Emily Capewell became famous just before Christmas for a Facebook spat on the Sydney Morning Herald’s page directed at her Jetstar customers. A computer glitch had created numerous delays, and numerous complaints – prompting Ms Capewell to describe them as a ‘bunch of whingers’. The Sydney Morning Herald immediately jumped on it as yet another example of an employee losing their cool in the face of customer adversity. We are familiar with this scenario: where the employee is sanctioned for bringing their employer into disrepute, and presumably for breaking a variety of express and implied contractual duties, codes of conduct, and workplace policies. These employee duties are clear.
But the interesting question in this increasingly common scenario is what is the nature of the employer’s duty to the employee? Exactly how much abuse should a customer service professional be exposed to before an employer assumes responsibility for stepping in. The hackneyed phrase “the customer is always right” may retain some currency when managing relations with customers, but I’m very doubtful it’s an effective policy for the management of employees. Customers are rarely “right”, and in relation to some customer services settings, namely airlines, restaurants, Emergency rooms, their conduct can be positively abusive.

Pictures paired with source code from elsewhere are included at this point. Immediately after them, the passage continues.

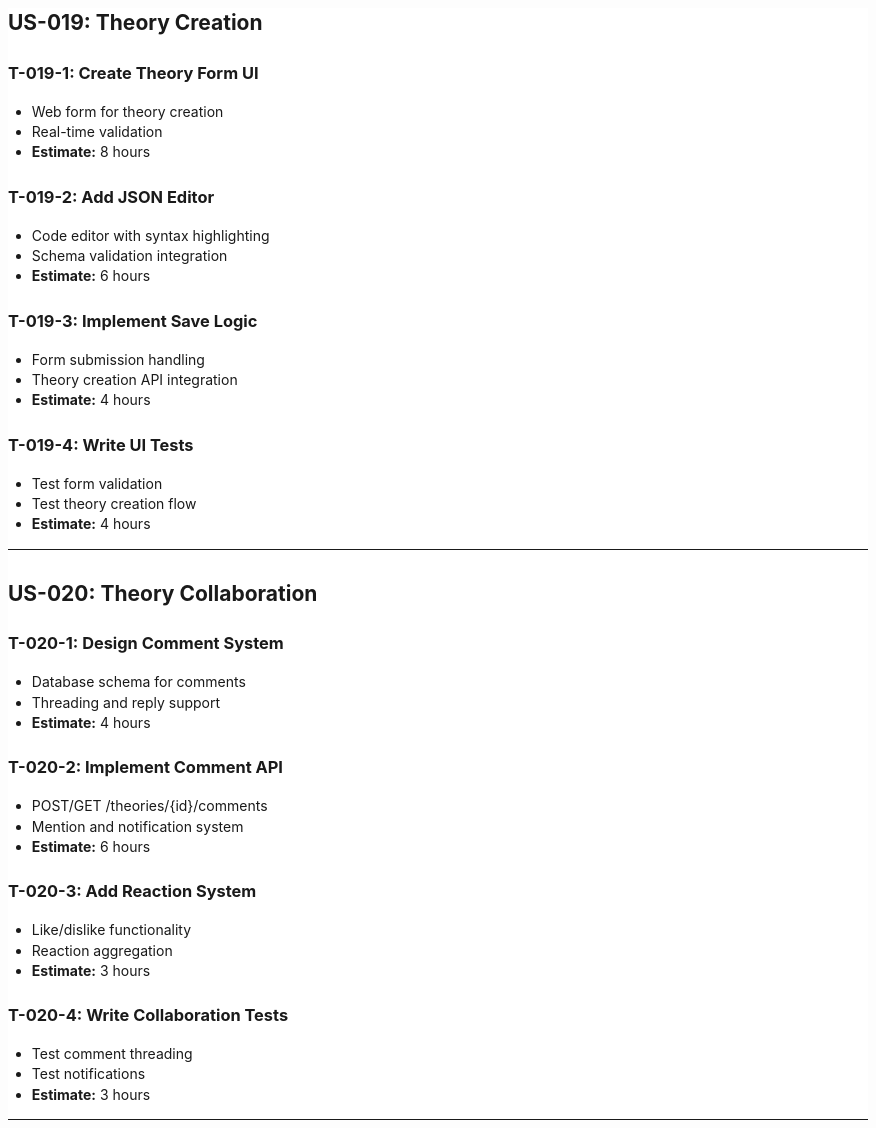 ## US-019: Theory Creation

### T-019-1: Create Theory Form UI
- Web form for theory creation
- Real-time validation
- **Estimate:** 8 hours

### T-019-2: Add JSON Editor
- Code editor with syntax highlighting
- Schema validation integration
- **Estimate:** 6 hours

### T-019-3: Implement Save Logic
- Form submission handling
- Theory creation API integration
- **Estimate:** 4 hours

### T-019-4: Write UI Tests
- Test form validation
- Test theory creation flow
- **Estimate:** 4 hours

---

## US-020: Theory Collaboration

### T-020-1: Design Comment System
- Database schema for comments
- Threading and reply support
- **Estimate:** 4 hours

### T-020-2: Implement Comment API
- POST/GET /theories/{id}/comments
- Mention and notification system
- **Estimate:** 6 hours

### T-020-3: Add Reaction System
- Like/dislike functionality
- Reaction aggregation
- **Estimate:** 3 hours

### T-020-4: Write Collaboration Tests
- Test comment threading
- Test notifications
- **Estimate:** 3 hours

---
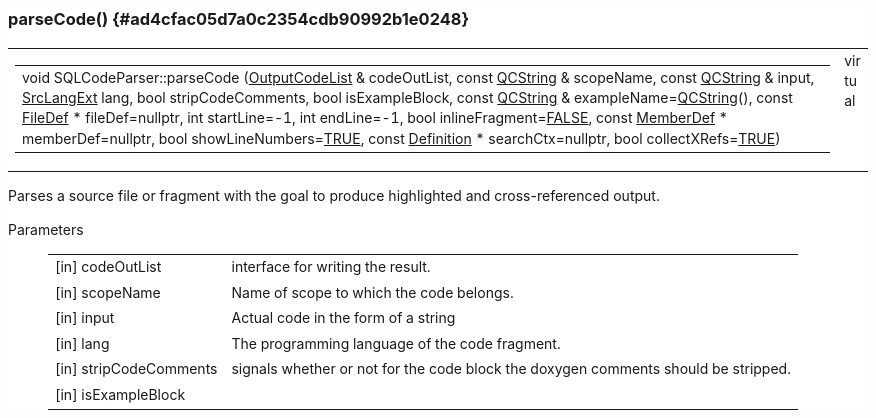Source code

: ### parseCode() {#ad4cfac05d7a0c2354cdb90992b1e0248}

<div class="doxyMemberItem">
<div class="doxyMemberProto">
<table class="doxyMemberLabels">
<tr class="doxyMemberLabels">
<td class="doxyMemberLabelsLeft">
<table class="doxyMemberName">
<tr>
<td class="doxyMemberName">void SQLCodeParser::parseCode (<a href="/web-doxygen/docs/api/classes/outputcodelist">OutputCodeList</a> &amp; codeOutList, const <a href="/web-doxygen/docs/api/classes/qcstring">QCString</a> &amp; scopeName, const <a href="/web-doxygen/docs/api/classes/qcstring">QCString</a> &amp; input, <a href="/web-doxygen/docs/api/files/src/types-h/#a9974623ce72fc23df5d64426b9178bf2">SrcLangExt</a> lang, bool stripCodeComments, bool isExampleBlock, const <a href="/web-doxygen/docs/api/classes/qcstring">QCString</a> &amp; exampleName=<a href="/web-doxygen/docs/api/classes/qcstring">QCString</a>(), const <a href="/web-doxygen/docs/api/classes/filedef">FileDef</a> * fileDef=nullptr, int startLine=-1, int endLine=-1, bool inlineFragment=<a href="/web-doxygen/docs/api/files/src/qcstring-h/#aa93f0eb578d23995850d61f7d61c55c1">FALSE</a>, const <a href="/web-doxygen/docs/api/classes/memberdef">MemberDef</a> * memberDef=nullptr, bool showLineNumbers=<a href="/web-doxygen/docs/api/files/src/qcstring-h/#aa8cecfc5c5c054d2875c03e77b7be15d">TRUE</a>, const <a href="/web-doxygen/docs/api/classes/definition">Definition</a> * searchCtx=nullptr, bool collectXRefs=<a href="/web-doxygen/docs/api/files/src/qcstring-h/#aa8cecfc5c5c054d2875c03e77b7be15d">TRUE</a>)</td>
</tr>
</table>
</td>
<td class="doxyMemberLabelsRight">
<span class="doxyMemberLabels">
<span class="doxyMemberLabel virtual">virtual</span>
</span>
</td>
</tr>
</table>
</div>
<div class="doxyMemberDoc">

Parses a source file or fragment with the goal to produce highlighted and cross-referenced output.


<dl class="doxyParamsList">
<dt class="doxyParamsTableTitle">Parameters</dt>
<dd>
<table class="doxyParamsTable">
<tr class="doxyParamItem">
<td class="doxyParamItemName">[in] codeOutList</td>
<td class="doxyParamItemDescription">interface for writing the result.</td>
</tr>
<tr class="doxyParamItem">
<td class="doxyParamItemName">[in] scopeName</td>
<td class="doxyParamItemDescription">Name of scope to which the code belongs.</td>
</tr>
<tr class="doxyParamItem">
<td class="doxyParamItemName">[in] input</td>
<td class="doxyParamItemDescription">Actual code in the form of a string</td>
</tr>
<tr class="doxyParamItem">
<td class="doxyParamItemName">[in] lang</td>
<td class="doxyParamItemDescription">The programming language of the code fragment.</td>
</tr>
<tr class="doxyParamItem">
<td class="doxyParamItemName">[in] stripCodeComments</td>
<td class="doxyParamItemDescription">signals whether or not for the code block the doxygen comments should be stripped.</td>
</tr>
<tr class="doxyParamItem">
<td class="doxyParamItemName">[in] isExampleBlock</td>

At some point, the implied duty to provide a safe system of work for employees must step in to override the supremacy of the customer, and to create positive duties on the employer. We also have the issue of bullying. It has been recognised for some time that employers owe a duty not to bully employees and to proactively prevent employees from bullying each other. It’s only a very small step to recognize this duty extending to the customer conduct which an employer exposes their staff to.
This will be an interesting area of law as it develops, and I’m positive there will be some case law soon.